Can it really be that simple? A note of caution before we pop the champagne
Should we really be ready to celebrate so soon? HFS’s Tom Reuner sounds a note of caution. “The big claim for LAMs is that they can action things. My suspicion is that LAMs require a high level of standardization for their actions. Therefore, we remain some distance away from objective-driven AI and automation that future large models may yet bring.”
In addition, while we believe that LAMs will eventually be a game-changer, specific to R1, we have a healthy dose of skepticism about whether another device is required for this functionality and whether or not consumers will appreciate carrying another device in their pockets just to save a couple of taps on their phones. The mobile revolution has been about device convergence all along. And what will prevent Google Assistant and other established assistants from improving their NLP and getting plugs for apps for similar functionality so we can just use our existing devices?
The Bottom-Line: Even if this bunny turns out to be a turkey – you need to prepare for the impact of Large Action Models
Like other AI there are risks to consider – will it comply with data and privacy rules and concerns? How many eggs do you want to put (to mix our metaphors) in the Rabbit basket? Is the device even going to show up and work (if not, there’s a bunch of HFS analysts who will be wanting their $199 bucks back). The answers for Rabbit will only come when the first consumers start getting their hands on the device. That’s expected to be early April (or, as Rabbit quips, ‘in time for Easter’).

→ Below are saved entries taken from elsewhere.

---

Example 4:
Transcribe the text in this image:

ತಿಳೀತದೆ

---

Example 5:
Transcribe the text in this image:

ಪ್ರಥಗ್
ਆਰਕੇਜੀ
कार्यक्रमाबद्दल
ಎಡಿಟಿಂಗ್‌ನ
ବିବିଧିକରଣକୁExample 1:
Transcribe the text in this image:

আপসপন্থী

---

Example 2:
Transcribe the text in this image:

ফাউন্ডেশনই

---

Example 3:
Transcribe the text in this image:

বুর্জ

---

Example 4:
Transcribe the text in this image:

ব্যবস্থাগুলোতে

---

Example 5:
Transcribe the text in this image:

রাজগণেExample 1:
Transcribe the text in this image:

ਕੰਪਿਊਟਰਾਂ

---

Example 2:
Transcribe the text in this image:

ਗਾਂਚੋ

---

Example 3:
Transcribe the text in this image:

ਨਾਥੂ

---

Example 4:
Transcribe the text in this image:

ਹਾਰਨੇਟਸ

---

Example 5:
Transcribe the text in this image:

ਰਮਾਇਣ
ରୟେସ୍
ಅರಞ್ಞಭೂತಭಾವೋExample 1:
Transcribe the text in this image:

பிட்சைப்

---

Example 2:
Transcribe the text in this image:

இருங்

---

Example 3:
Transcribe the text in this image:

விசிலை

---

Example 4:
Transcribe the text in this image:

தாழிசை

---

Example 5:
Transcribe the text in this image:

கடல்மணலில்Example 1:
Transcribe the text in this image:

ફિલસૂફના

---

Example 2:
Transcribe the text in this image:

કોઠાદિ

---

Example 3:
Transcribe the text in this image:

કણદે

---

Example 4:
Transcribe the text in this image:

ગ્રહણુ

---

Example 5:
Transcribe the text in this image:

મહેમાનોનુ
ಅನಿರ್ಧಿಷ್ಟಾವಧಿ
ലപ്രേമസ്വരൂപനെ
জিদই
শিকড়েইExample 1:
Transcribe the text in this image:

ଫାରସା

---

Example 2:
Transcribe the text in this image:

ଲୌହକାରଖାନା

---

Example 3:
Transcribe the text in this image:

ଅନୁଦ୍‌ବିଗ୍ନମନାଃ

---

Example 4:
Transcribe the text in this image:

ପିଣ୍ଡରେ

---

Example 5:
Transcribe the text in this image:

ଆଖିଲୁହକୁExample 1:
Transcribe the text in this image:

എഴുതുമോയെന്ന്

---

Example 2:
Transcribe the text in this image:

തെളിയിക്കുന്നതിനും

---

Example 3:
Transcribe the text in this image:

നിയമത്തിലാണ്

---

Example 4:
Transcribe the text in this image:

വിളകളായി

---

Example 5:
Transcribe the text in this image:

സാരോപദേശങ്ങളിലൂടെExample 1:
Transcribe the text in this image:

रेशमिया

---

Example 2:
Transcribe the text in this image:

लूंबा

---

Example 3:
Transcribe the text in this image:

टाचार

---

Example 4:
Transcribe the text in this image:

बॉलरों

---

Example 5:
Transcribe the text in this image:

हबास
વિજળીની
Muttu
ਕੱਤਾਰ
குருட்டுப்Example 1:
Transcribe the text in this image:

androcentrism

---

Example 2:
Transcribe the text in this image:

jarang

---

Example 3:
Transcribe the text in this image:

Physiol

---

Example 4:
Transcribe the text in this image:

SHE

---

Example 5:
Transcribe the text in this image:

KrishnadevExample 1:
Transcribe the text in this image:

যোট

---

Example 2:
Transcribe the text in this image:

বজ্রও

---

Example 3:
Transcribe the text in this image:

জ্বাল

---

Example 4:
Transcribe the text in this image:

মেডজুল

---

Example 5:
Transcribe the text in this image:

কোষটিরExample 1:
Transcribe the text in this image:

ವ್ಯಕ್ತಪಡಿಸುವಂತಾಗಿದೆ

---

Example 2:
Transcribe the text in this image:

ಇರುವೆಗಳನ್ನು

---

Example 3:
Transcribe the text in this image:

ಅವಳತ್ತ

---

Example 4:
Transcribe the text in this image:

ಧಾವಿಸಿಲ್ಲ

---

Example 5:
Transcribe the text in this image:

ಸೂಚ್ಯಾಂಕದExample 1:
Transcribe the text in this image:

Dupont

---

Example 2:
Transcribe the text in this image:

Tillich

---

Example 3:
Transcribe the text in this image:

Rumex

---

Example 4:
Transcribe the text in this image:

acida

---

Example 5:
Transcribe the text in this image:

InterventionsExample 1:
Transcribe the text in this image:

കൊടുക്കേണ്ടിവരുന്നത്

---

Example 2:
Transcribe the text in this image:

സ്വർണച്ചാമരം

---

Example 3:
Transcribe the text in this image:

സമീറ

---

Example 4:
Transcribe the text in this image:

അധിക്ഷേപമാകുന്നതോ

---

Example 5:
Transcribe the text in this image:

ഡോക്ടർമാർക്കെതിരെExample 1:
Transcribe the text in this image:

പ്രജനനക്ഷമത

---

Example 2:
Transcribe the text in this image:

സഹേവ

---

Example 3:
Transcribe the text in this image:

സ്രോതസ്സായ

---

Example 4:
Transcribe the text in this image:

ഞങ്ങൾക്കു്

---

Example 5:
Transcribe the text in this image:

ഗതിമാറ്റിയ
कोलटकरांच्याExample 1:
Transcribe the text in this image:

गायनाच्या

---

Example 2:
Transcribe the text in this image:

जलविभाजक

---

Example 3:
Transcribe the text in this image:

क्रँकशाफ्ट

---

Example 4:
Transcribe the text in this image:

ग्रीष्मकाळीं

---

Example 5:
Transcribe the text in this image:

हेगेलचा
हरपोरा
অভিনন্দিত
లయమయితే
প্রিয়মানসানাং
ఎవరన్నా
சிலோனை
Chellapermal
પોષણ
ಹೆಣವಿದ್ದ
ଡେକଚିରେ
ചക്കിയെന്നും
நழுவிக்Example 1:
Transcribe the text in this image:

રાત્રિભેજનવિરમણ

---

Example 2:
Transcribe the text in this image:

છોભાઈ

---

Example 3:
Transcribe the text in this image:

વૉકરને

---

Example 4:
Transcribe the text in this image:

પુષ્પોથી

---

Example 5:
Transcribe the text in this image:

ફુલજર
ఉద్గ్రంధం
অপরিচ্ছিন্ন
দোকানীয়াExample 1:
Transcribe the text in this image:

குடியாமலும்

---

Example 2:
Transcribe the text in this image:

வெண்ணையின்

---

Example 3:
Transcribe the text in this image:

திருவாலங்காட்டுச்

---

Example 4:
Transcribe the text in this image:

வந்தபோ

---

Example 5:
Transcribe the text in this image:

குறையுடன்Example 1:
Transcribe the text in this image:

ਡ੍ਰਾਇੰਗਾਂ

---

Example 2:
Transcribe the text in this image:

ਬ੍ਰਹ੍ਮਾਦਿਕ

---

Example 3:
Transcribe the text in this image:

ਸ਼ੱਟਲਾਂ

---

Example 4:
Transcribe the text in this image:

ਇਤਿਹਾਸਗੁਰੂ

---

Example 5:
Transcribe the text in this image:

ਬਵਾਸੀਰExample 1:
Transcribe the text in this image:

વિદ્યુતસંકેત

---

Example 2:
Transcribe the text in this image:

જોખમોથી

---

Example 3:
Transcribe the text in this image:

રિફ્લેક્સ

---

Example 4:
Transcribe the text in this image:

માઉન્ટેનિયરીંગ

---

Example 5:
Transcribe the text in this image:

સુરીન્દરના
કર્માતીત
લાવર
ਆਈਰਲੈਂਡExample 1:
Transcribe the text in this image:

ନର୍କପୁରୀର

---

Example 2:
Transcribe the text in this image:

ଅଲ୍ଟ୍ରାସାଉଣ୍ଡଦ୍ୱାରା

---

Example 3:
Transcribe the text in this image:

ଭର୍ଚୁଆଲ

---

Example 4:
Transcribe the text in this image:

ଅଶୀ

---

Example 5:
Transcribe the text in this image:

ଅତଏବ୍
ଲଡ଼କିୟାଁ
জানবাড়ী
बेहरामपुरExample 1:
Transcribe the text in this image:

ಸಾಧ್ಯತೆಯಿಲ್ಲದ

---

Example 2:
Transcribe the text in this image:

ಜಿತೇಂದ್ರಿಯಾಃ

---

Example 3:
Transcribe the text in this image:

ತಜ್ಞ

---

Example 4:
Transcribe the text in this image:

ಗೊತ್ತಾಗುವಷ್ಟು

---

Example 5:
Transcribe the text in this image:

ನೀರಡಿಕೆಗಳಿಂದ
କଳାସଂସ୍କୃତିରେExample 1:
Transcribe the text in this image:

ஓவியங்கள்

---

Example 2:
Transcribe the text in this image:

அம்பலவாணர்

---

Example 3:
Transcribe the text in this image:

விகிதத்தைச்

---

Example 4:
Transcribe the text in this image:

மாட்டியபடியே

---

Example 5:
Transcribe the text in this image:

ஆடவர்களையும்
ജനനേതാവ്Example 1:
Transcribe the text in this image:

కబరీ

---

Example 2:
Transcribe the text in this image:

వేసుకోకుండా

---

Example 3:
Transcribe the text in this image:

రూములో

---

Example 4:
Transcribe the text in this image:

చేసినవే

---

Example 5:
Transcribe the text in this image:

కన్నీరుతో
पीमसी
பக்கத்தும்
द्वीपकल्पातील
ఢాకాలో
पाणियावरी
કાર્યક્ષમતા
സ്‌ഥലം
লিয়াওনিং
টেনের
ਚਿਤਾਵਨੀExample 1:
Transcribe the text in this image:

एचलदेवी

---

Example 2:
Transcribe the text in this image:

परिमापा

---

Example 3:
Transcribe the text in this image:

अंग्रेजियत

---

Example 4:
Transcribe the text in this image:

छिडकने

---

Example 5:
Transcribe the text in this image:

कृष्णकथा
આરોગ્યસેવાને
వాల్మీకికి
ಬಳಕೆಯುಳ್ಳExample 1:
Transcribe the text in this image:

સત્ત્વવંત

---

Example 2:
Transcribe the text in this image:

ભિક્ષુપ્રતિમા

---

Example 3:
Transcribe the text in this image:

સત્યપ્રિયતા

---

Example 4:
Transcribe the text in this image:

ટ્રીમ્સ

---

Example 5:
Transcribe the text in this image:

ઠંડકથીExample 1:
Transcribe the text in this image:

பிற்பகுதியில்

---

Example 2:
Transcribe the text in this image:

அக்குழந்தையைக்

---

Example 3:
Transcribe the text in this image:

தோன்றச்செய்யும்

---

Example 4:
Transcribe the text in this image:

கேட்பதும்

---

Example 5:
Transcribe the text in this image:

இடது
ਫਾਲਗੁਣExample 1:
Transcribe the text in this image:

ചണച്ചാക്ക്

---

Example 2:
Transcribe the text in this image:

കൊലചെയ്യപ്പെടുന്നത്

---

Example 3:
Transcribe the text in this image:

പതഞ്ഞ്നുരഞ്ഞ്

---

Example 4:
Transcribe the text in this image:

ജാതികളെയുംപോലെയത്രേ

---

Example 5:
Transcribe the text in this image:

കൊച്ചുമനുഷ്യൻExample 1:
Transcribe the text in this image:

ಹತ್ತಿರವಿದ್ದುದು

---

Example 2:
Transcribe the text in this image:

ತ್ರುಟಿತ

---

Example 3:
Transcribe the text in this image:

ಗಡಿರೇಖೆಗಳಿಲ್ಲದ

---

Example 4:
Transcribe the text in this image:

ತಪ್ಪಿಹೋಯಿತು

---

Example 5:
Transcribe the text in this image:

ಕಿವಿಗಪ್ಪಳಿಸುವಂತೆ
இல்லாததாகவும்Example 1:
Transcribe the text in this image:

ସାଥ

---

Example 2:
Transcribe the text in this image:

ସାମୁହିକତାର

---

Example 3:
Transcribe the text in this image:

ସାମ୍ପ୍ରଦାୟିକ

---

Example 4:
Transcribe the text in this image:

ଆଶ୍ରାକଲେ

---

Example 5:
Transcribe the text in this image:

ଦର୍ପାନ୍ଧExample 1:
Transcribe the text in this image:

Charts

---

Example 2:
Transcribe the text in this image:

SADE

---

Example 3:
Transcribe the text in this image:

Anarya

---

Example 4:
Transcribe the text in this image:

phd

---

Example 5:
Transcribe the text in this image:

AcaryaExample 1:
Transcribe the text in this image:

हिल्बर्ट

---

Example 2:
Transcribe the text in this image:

And, let’s face it, enterprises are decades behind waking up to the need for actions so that AI can then actually do a better job, such as documenting a process, mapping a process (mining) automatically, reusing assets, securing them, and ultimately, solving the API/RPA conundrums. But when we start experiencing the end of application dysfunction in our consumer lives, surely this mindset will eventually trickle into the enterprise as we embrace all the wonders and anxiety of today’s emerging AI technologies.
But even if the device is a failure, the LAM genie is out of the bottle. Rabbit’s iPhone moment will inspire more investment to drive forward the maturity of models for controlling computers at an ever-increasing rate. And if the arrival of the R1 device does define the moment the great leap forward happens, then it will have ramifications for how work gets done in every app, in every process, in every enterprise. Either way, this is not a moment you can afford to ignore.